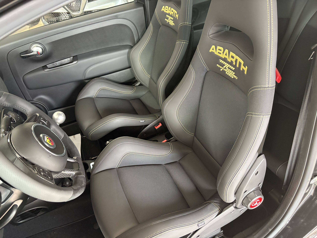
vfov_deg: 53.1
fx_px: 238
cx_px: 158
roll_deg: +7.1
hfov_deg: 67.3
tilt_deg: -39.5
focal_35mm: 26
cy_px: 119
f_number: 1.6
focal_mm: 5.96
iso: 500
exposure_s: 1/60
• • • •
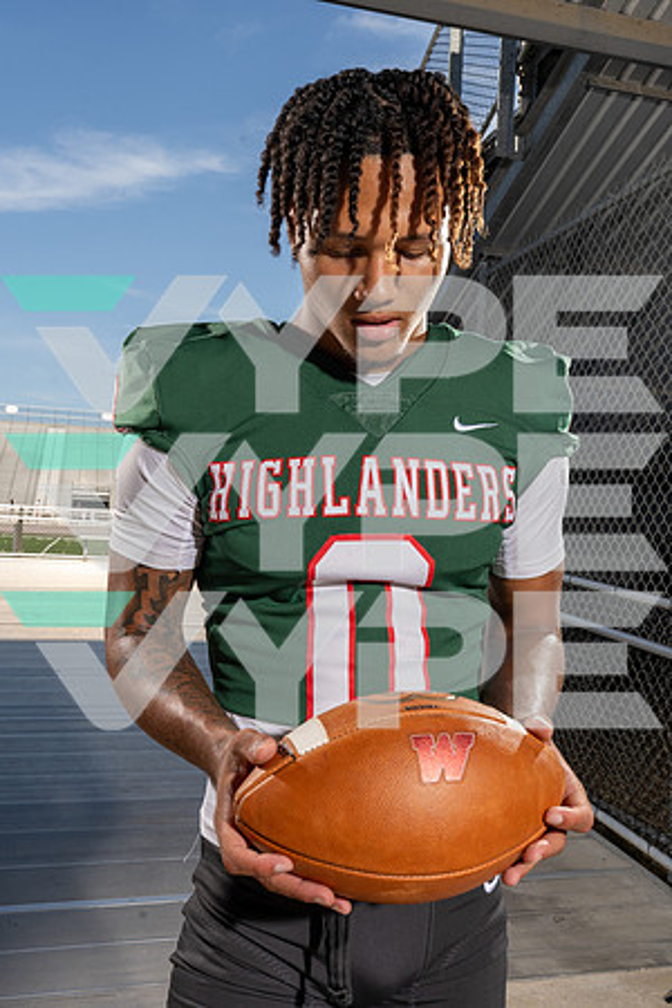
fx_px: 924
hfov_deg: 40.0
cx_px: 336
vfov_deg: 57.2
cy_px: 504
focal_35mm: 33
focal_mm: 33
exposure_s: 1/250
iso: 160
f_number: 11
• • • •
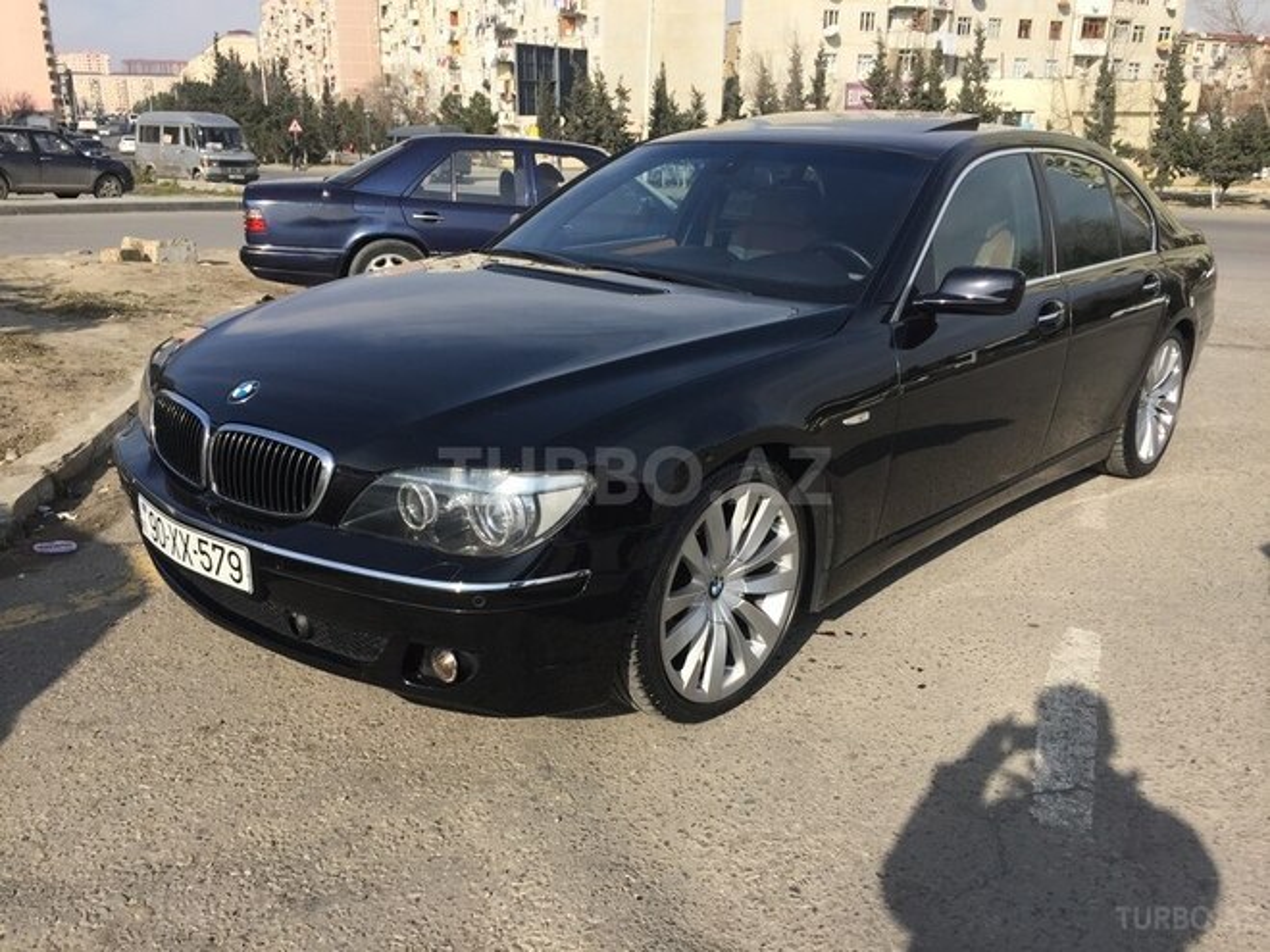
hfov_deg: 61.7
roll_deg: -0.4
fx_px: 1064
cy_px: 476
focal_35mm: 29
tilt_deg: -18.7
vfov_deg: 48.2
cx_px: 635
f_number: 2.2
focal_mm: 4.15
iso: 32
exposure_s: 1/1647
• • • •
What the task requires: Of the lines above, output exactly those from the line bearing "vfov_deg: 53.1" through the line bearing "exposure_s: 1/60", inclusive.

Written reply:
vfov_deg: 53.1
fx_px: 238
cx_px: 158
roll_deg: +7.1
hfov_deg: 67.3
tilt_deg: -39.5
focal_35mm: 26
cy_px: 119
f_number: 1.6
focal_mm: 5.96
iso: 500
exposure_s: 1/60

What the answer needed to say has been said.